## Text block
• • • • • • •

A mathematical model created by Penn State researchers can predict with more than 90 percent accuracy the blood glucose levels of individuals with type 1 diabetes up to 30 minutes in advance of imminent changes in their levels -- plenty of time to take preventative action.
"Many people with type 1 diabetes use continuous glucose monitors, which examine the fluid underneath the skin," said Peter Molenaar, Distinguished Professor of Human Development and Family Studies and of psychology. "But the glucose levels under the skin trail blood glucose levels from anywhere between 8 and 15 minutes. This is especially problematic during sleep. Patients may become hypoglycemic well before the glucose monitor alarm tells them they are hypoglycemic, and that could lead to death."
According to Molenaar, a person's blood glucose levels fluctuate in response to his or her insulin dose, meal intake, physical activity and emotional state. How great these fluctuations are depends on the individual.
"In the past decade, much progress has been made in the development of a mechanical 'artificial pancreas,' which would be a wearable or implantable automated insulin-delivery system consisting of a continuous glucose monitor, an insulin pump and a control algorithm closing the loop between glucose sensing and insulin delivery," he said. "But creating an artificial pancreas that delivers the right amount of insulin at the right times has been a challenge because it is difficult to create a control algorithm that can handle the variability among individuals. Our new model is able to capture this variability. It predicts the blood glucose levels of individuals based on insulin dose and meal intake."

• • • • • • •

## Extracted entries
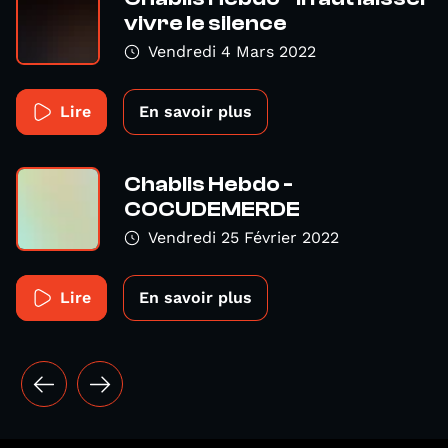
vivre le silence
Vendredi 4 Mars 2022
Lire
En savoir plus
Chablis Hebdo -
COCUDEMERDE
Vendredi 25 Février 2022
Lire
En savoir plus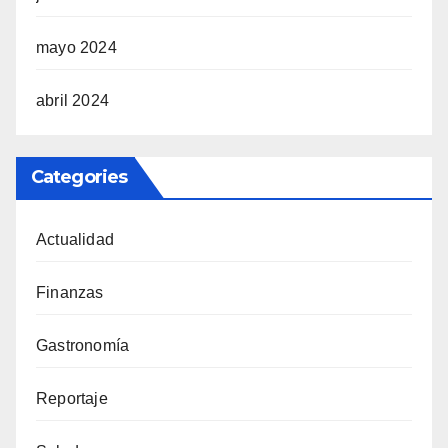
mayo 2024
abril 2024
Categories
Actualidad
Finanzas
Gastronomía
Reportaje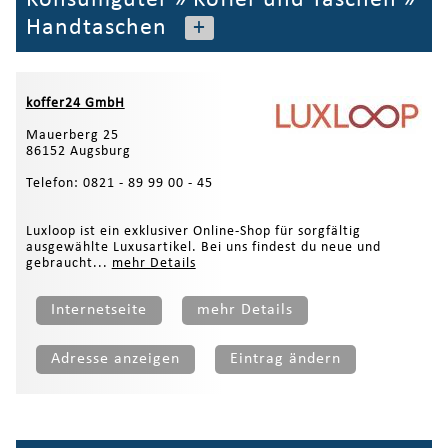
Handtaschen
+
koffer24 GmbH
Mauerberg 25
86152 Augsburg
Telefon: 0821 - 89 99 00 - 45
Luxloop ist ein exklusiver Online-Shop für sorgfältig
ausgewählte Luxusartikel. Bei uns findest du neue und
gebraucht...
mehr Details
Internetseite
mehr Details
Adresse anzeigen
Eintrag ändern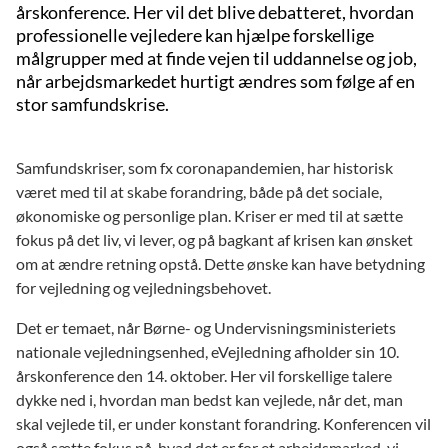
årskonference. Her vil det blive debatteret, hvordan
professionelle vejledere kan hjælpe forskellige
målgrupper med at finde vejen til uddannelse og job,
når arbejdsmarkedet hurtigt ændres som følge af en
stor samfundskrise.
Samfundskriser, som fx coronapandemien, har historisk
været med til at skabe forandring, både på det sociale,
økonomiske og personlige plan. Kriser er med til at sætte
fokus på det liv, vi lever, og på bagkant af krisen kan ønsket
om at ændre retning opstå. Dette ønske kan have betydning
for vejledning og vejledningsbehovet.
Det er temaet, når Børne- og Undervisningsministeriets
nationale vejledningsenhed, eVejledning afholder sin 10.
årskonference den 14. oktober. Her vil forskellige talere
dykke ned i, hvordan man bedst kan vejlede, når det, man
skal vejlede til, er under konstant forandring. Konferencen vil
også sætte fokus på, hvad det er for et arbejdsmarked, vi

• • • • • • •

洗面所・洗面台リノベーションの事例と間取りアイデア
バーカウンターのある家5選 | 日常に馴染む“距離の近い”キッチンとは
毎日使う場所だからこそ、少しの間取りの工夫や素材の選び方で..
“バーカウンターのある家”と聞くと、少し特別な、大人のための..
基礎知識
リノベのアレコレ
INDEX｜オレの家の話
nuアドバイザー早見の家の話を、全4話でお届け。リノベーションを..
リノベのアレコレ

• • • • • • •

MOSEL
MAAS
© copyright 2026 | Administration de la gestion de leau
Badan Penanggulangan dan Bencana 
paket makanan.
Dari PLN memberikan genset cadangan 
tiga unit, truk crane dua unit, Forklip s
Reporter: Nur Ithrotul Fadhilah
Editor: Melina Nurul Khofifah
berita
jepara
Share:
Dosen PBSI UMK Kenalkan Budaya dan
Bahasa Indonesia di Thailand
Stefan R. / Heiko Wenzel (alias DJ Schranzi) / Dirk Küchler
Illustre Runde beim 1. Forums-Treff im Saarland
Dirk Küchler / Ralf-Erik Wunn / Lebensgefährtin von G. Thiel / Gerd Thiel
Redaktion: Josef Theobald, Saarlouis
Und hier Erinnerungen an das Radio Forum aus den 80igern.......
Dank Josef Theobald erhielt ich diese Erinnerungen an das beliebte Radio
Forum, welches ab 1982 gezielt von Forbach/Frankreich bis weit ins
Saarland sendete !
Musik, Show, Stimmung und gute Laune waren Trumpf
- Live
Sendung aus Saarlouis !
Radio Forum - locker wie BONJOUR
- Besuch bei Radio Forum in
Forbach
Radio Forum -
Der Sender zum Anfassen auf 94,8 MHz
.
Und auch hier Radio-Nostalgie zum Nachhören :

• • • • • • •

## Task list
A. Rewrite the part of the blood glucose article starting at "A mathematical model" and ending at "take preventative action.", changing "preventative" to "preventive".
B. According to the blood glucose article, how far behind blood glucose levels do the glucose levels under the skin trail?
C. Continue the article on predicting blood glucose levels from its last sentence.
The entries have nothing to do with the article on predicting blood glucose.

## Response list
A.
A mathematical model created by Penn State researchers can predict with more than 90 percent accuracy the blood glucose levels of individuals with type 1 diabetes up to 30 minutes in advance of imminent changes in their levels -- plenty of time to take preventive action.

B. They trail by anywhere between 8 and 15 minutes.

C.
The researchers created a time-varying model estimated by the extended Kalman filtering technique. This model accounts for time-varying changes in glucose kinetics due to insulin and meal intake.
The team tested the accuracy of its model using an FDA-approved UVa/Padova simulator with 30 virtual patients and five living patients with type 1 diabetes. The results appeared online this week in the Journal of Diabetes Science and Technology.
"We learned that the dynamic dependencies of blood glucose on insulin dose and meal intake vary substantially in time within each patient and between patients," said Qian Wang, professor of mechanical engineering. "The high prediction fidelity of our model over 30-minute intervals allows for the execution of optimal control of fast-acting insulin dose in real time because the initiation of insulin action has a delay of less than 30 minutes. Our approach outperforms standard approaches because all our model parameters are estimated in real time. Our model's configuration of recursive estimator and optimal controller will constitute an effective artificial pancreas."
Other authors on the paper include Saurabh Harsh, graduate student in mechanical engineering; Kenneth Freeman, research assistant in mechanical engineering; Jinyu Xie, graduate student in mechanical engineering; Jing Zhou, graduate student in mechanical engineering; Carol Gold, research scientist in human development and family studies; Mike Rovine, professor of human development and family studies; and Jan Ulbrecht, professor of biobehavioral health and medicine.
The National Institutes of Health, the National Science Foundation and the Penn State Center for Clinical and Translational Science Institute supported this research.